> _PASSAGE PROVIDED_:
★ ★ ★ ★ ★ ★ ★
Christoph V. Steinert, Janina I. Steinert and Sabine C. Carey. 2019. "Spoilers of peace: Pro-government militias as risk factors for conflict recurrence." Journal of Peace Research 56(2): 249-263.
This study investigates how deployment of pro-government militias (PGMs) as counterinsurgents affects the risk of conflict recurrence. Militiamen derive material and non-material benefits from fighting in armed conflicts. Since these will likely have diminished after the conflict’s termination, militiamen develop a strong incentive to spoil post-conflict peace. Members of pro-government militias are particularly disadvantaged in post-conflict contexts compared to their role in the government’s counterinsurgency campaign. First, PGMs are usually not present in peace negotiations between rebels and governments. This reduces their commitment to peace agreements. Second, disarmament and reintegration programs tend to exclude PGMs, which lowers their expected and real benefits from peace. Third, PGMs might lose their advantage of pursuing personal interests while being protected by the government, as they become less essential during peace times. To empirically test whether conflicts with PGMs as counterinsurgents are more likely to break out again, we identify PGM counterinsurgent activities in conflict episodes between 1981 and 2007. We code whether the same PGM was active in a subsequent conflict between the same actors. Controlling for conflict types, which is associated with both the likelihood of deploying PGMs and the risk of conflict recurrence, we investigate our claims with propensity score matching, statistical simulation and logistic regression models. The results support our expectation that conflicts in which pro-government militias were used as counterinsurgents are more likely to recur. Our study contributes to an improved understanding of the long-term consequences of employing PGMs as counterinsurgents and highlights the importance of considering non-state actors when crafting peace and evaluating the risk of renewed violence.
Download the open access article here. [replication data].
Anita R. Gohdes and Sabine C. Carey. 2017. "Canaries in a Coal Mine: What the killings of journalists tell us about future repression." Journal of Peace Research 54(2): 157-174.
Can the government's infringements of the rights of journalists tell us anything about its wider human rights agenda? The killing of a journalist is a sign for deteriorating respect for human rights. If a government orders the killing of a journalist, it is willing to use extreme measures to eliminate the threat posed by the uncontrolled flow of information. If non-state actors murder journalists, it reflects insecurity, which can lead to a backlash by the government, again triggering state-sponsored repression. We introduce a new global dataset on killings of journalists between 2002 and 2013, which uses three different sources that track such events across the world. The new data show that mostly local journalists are targeted and that in most cases the perpetrators remain unconfirmed. Particularly in countries with limited repression, human rights conditions are likely to deteriorate in the two years following the killing of a journalist. When journalists are killed, human rights conditions are unlikely to improve where standard models of human rights would expect an improvement.
★ ★ ★ ★ ★ ★ ★
> _EXERCISE REQUIREMENTS_:
1. According to the list of journal articles, what years does the new dataset on killings of journalists cover?
2. Write the next part of the list of journal articles, picking up after its last sentence.
The rows play no part in this work.

> _RECORDED DATA_:
★ ★ ★ ★ ★ ★ ★
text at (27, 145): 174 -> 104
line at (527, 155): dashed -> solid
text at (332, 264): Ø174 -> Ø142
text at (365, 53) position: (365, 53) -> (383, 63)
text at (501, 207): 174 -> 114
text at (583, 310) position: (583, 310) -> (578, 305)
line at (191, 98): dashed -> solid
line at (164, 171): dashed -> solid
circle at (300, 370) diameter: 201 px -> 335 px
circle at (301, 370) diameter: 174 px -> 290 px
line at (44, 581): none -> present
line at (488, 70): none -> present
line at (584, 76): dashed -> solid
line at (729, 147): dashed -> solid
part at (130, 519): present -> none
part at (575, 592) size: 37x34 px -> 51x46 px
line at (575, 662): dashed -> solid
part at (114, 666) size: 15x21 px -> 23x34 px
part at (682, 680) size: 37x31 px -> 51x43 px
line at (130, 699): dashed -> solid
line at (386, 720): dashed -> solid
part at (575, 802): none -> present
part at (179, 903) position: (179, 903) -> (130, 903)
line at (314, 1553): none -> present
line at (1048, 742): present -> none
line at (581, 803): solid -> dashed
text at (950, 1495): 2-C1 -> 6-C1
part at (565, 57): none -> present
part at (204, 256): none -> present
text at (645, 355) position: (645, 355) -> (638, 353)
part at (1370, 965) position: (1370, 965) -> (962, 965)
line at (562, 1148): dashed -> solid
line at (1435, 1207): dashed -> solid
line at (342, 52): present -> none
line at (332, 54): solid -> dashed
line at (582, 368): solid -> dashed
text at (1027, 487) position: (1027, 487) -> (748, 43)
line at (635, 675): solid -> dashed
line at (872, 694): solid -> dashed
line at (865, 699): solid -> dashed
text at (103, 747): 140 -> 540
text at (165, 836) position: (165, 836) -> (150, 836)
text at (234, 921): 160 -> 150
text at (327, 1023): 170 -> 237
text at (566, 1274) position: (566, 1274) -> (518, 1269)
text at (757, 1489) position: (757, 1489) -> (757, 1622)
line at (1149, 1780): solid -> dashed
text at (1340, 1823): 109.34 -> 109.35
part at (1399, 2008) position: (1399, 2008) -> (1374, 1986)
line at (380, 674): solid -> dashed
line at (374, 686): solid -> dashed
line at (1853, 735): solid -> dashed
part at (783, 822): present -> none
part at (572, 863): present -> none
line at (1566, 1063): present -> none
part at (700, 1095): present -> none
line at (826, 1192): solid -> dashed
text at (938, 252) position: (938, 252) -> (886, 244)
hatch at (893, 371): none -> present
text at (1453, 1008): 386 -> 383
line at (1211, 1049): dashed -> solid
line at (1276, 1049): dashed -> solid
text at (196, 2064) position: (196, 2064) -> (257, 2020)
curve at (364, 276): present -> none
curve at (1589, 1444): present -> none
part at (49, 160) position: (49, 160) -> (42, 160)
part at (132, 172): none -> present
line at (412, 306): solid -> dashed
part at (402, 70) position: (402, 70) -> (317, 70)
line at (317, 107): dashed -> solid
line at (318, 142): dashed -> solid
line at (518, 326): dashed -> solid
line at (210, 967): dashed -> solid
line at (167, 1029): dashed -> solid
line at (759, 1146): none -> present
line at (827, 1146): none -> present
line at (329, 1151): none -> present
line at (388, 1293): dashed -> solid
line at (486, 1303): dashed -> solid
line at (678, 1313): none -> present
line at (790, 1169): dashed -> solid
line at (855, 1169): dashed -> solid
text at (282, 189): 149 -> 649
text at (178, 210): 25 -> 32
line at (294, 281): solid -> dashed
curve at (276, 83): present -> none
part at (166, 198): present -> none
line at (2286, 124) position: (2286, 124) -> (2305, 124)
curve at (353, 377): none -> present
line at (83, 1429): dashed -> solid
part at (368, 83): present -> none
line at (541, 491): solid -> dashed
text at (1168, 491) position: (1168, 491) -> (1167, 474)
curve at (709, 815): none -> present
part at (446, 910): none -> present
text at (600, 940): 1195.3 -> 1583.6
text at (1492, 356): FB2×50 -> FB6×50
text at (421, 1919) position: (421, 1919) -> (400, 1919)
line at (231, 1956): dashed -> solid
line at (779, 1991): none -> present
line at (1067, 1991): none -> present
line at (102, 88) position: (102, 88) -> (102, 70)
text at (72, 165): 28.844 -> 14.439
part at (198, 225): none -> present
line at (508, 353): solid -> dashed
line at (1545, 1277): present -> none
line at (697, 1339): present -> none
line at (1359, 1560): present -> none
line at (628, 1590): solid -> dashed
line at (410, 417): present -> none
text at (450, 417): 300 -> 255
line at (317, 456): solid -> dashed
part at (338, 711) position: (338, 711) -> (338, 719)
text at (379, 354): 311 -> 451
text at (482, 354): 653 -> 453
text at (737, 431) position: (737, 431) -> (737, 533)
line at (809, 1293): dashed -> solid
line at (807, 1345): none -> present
★ ★ ★ ★ ★ ★ ★
> _ANSWERS PROVIDED_:
1. 2002 to 2013.

2.
Go to the ungated article, a related Monkey Cage post, a report by the European Commission or a podcast on Global Dispatches.
Sabine C. Carey and Neil J. Mitchell. 2017. "Pro-government Militias" Annual Review of Political Science 20: 127-147.
Sociologists, political scientists, and economists have long emphasized the benefits of monopolizing violence and the risks of failing to do so. Yet recent research on conflict, state failure, genocide, coups, and election violence suggests governments cannot or will not form a monopoly. Governments worldwide are more risk acceptant than anticipated. They give arms and authority to a variety of nonstate actors, militias, vigilantes, death squads, proxy forces, paramilitaries, and counterbalancing forces. We develop a typology based on the links of the militia to the government and to society as a device to capture variations among these groups. We use the typology to explore insights from this emerging literature on the causes, consequences, and puzzling survival of progovernment militias and their implications for security and human rights, as well as to generate open questions for further research.
Download the pre-proof version of the paper here or go to the ARPS site.
Sabine C. Carey, Neil J. Mitchell and Adam Scharpf. 2016. "Pro-Government Militias and Conflict." Oxford Research Encyclopedia of Politics, DOI: 10.1093/acrefore/9780190228637.013.33. Last modified February 24, 2022.
Pro-government militias are a prominent feature of civil wars. Governments in Ukraine, Russia, Syria, and Sudan recruit irregular forces in their armed struggle against insurgents. The United States collaborated with Awakening groups to counter the insurgency in Iraq, just as colonizers used local armed groups to fight rebellions in their colonies. A now quite wide and established cross-disciplinary literature on pro-government nonstate armed groups has generated a variety of research questions for scholars interested in conflict, political violence, and political stability: Does the presence of such groups indicate a new type of conflict? What are the dynamics that drive governments to align with informal armed groups and that make armed groups choose to side with the government? Given the risks entailed in surrendering a monopoly of violence, is there a turning point in a conflict when governments enlist these groups? How successful are these groups? Why do governments use these nonstate armed actors to shape foreign conflicts, whether as insurgents or counterinsurgents abroad? Are these nonstate armed actors always useful to governments or perhaps even an indicator of state failure? How do pro-government militias affect the safety and security of civilians?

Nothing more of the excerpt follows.